One of the major themes of 3GPP Release 12 (due for completion in 2014) is enhanced support for small cells in LTE. With mobile network traffic expected to increase dramatically over the coming years, the ability to reuse spectrum many times in dense usage areas will make small cells crucial.
In a previous post on 3GPP Standards Releases for LTE I identified a number of features related to the support of small cells, including the home eNodeB in Release 9, relay nodes and interference coordination in Release 10, and coordinated multipoint operation in Release 11. However, there has been no shortage of ideas to enhance the support of small cells in 3GPP Release 12 and beyond. The general aim is to use small cells to extend the capacity, coverage and service capability of LTE in a manner that is energy- and cost-efficient. This requires careful and potentially dynamic co-ordination of the activities of large and small cells, for example to balance their use of system resources and to manage the interference between them.
In this post I want to talk about one particular aspect of enhanced small cells, which was brought to my attention recently by my ex-colleague Sunil Chotai (also known as “Zed”). The idea is known variously as “soft cells”, “phantom cells” and “amorphous cells” and could transform the way multimedia content is delivered in densely populated areas. One example application is the distribution of video content at sports stadia or concert venues.
The principle of soft cells is to provide a mobile terminal with simultaneous logical connections (although not necessarily physical connections) to both a macrocell and a picocell, in an arrangement described as “wide-area assisted local-area access”, as illustrated in the figure below.

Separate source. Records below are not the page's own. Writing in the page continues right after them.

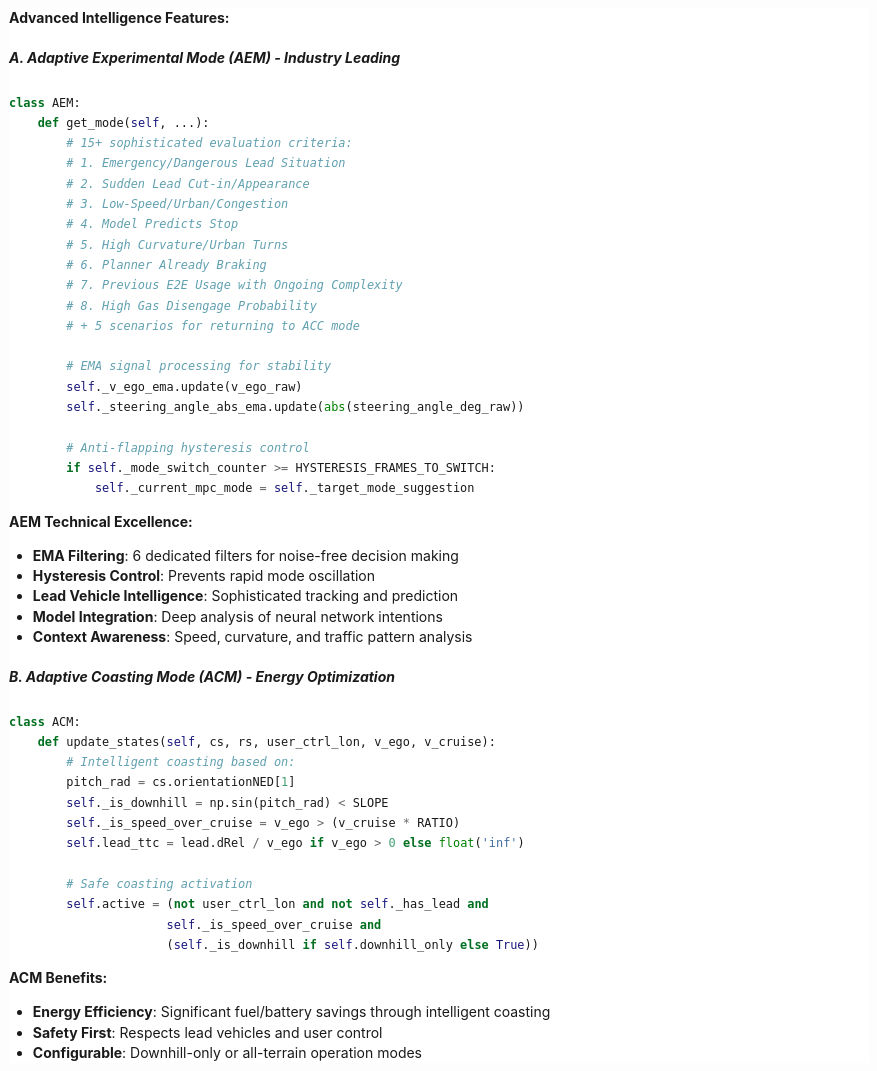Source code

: #### **Advanced Intelligence Features:**

##### **A. Adaptive Experimental Mode (AEM) - Industry Leading**
```python
class AEM:
    def get_mode(self, ...):
        # 15+ sophisticated evaluation criteria:
        # 1. Emergency/Dangerous Lead Situation
        # 2. Sudden Lead Cut-in/Appearance  
        # 3. Low-Speed/Urban/Congestion
        # 4. Model Predicts Stop
        # 5. High Curvature/Urban Turns
        # 6. Planner Already Braking
        # 7. Previous E2E Usage with Ongoing Complexity
        # 8. High Gas Disengage Probability
        # + 5 scenarios for returning to ACC mode
        
        # EMA signal processing for stability
        self._v_ego_ema.update(v_ego_raw)
        self._steering_angle_abs_ema.update(abs(steering_angle_deg_raw))
        
        # Anti-flapping hysteresis control
        if self._mode_switch_counter >= HYSTERESIS_FRAMES_TO_SWITCH:
            self._current_mpc_mode = self._target_mode_suggestion
```

**AEM Technical Excellence:**
- **EMA Filtering**: 6 dedicated filters for noise-free decision making
- **Hysteresis Control**: Prevents rapid mode oscillation
- **Lead Vehicle Intelligence**: Sophisticated tracking and prediction
- **Model Integration**: Deep analysis of neural network intentions
- **Context Awareness**: Speed, curvature, and traffic pattern analysis

##### **B. Adaptive Coasting Mode (ACM) - Energy Optimization**
```python
class ACM:
    def update_states(self, cs, rs, user_ctrl_lon, v_ego, v_cruise):
        # Intelligent coasting based on:
        pitch_rad = cs.orientationNED[1]
        self._is_downhill = np.sin(pitch_rad) < SLOPE
        self._is_speed_over_cruise = v_ego > (v_cruise * RATIO)
        self.lead_ttc = lead.dRel / v_ego if v_ego > 0 else float('inf')
        
        # Safe coasting activation
        self.active = (not user_ctrl_lon and not self._has_lead and 
                      self._is_speed_over_cruise and
                      (self._is_downhill if self.downhill_only else True))
```

**ACM Benefits:**
- **Energy Efficiency**: Significant fuel/battery savings through intelligent coasting
- **Safety First**: Respects lead vehicles and user control
- **Configurable**: Downhill-only or all-terrain operation modes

The macrocell provides an “anchor carrier”, which gives the mobile terminal a robust wide-area signalling connection, carrying system information and basic radio resource control (and potentially low rate or high reliability user data). The picocell provides a “booster carrier”, which supports highly efficient delivery of user traffic within its local area. The anchor carrier ensures that a mobile terminal has a reliable signalling connection as it moves around a network coverage area, but traffic can be offloaded to a local booster carrier if a user requires a period of intense communication.
The solution is particularly effective when the booster carriers can be deployed in a different frequency band to the anchor carriers, because this relaxes the interference problems between the layers. However, it can also be used where the macrocells and picocells are deployed in the same band. Picocells are particularly suited to new spectrum at higher frequencies, where range is not so important.
A number of features are required to enable the soft cell concept in LTE. The mobile terminal has to be able to support multiple transport channels and MAC entities, along with scheduling of the activities related to the anchor and booster carriers. It must also be possible for the mobile terminal to discover and synchronise to the booster carriers, while maintaining a signalling relationship with an anchor carrier. Also the operation of the booster carriers can be optimised to their traffic-related role, by minimising overheads, controlling interference and increasing battery efficiency.
Enhanced small cell developments offer the prospect of substantial capacity gains, but they will not be available until Release 12 and will they require new mobile terminals to enter the market before they have a significant impact. Therefore it will be sometime beyond 2015 before their full benefit is brought to bear.